Further, according to the present invention, by using titanium oxide as the oxide of the third element, it is possible to easily obtain a transparent conductive film having a uniform and stable resistance value on a plastic substrate such as a film. And a method for manufacturing the same.

Claims (11)

[Claims] 1. The general formula In ₂ O ₃ (ZnO) _m (m = 2 to
7) containing the hexagonal layered compound and containing In and Z
The atomic ratio [In / (In + Zn)] of n is 0.2 to 0.9.
Made of a sintered oxide of oxide with a volume resistivity of 10 ^-2 Ω
A target characterized by being less than or equal to cm. 2. The general formula In ₂ O ₃ (ZnO) _m (m = 2 to
7) which includes a hexagonal layered compound, further contains an oxide of a third element having a valence of positive trivalence of 20 at% or less with respect to all cationic elements, and has an atomic ratio of In to Zn [In / (In + Zn)] is 0.2 to 0.9, which is a sintered body of an oxide, and has a volume resistivity of 10 ^-2 Ωcm or less. 3. The target according to claim 2, wherein the third element is selected from the group consisting of aluminum, zirconium, gallium, germanium, tin and silicon. 4. The target according to claim 2, wherein the third element is titanium. 5. The target according to claim 4, wherein the composition ratio of titanium is 0.5 to 10 at% with respect to all cationic elements. 6. A step of mixing indium oxide and zinc oxide, and a step of molding the mixture obtained in the above step,
The method for manufacturing a target according to claim 1, comprising a step of sintering the molded product obtained in the step, and a step of annealing the sintered product obtained in the step. 7. A step of adding to and mixing indium oxide and zinc oxide with an oxide of a third element having a valence of positive trivalence or higher, and a step of molding the mixture obtained in the step.

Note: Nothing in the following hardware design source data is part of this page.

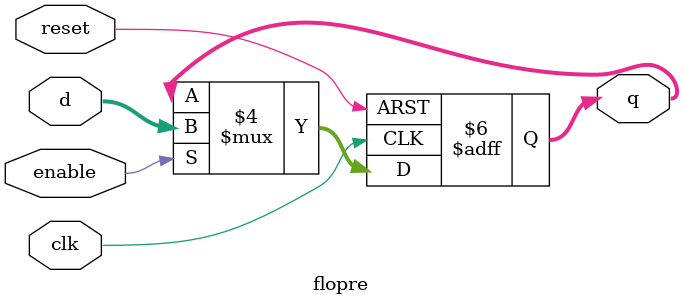
<source format=sv>
module flopre #(parameter WIDTH = 8)(
    input logic clk,reset,
    input logic enable,
    input logic [WIDTH-1:0] d,
    output logic [WIDTH-1:0] q
);
always_ff @(posedge clk, negedge reset)begin
    if(!reset) 
        q <= 0;
    else if(enable)
        q <= d;
    else 
        q <= q; 
end
endmodule
/*
flopre #(32) (
    .clk(clk),
    .reset(reset),
    .enable(),
    .d(),
    .q()
);
*/
</source>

The method for producing a target according to claim 2, comprising a step of molding and sintering the molded product obtained in the step, and a step of annealing the sintered product obtained in the process. 8. The method according to claim 6, wherein the purity of the oxides of indium oxide, zinc oxide and the third element used as the raw material is 99% or more. 9. The method according to claim 6, wherein in the mixing step, indium oxide and zinc oxide are mixed together with an oxide of the third element, if necessary, and then calcination treatment and / or granulation treatment is performed. 10. The method according to claim 6, wherein the sintering step is performed at a temperature of 1200 to 1600 ° C. 11. The annealing process is performed in the range of 200 to 1000.
The method according to claim 10, which is carried out at a temperature of ° C.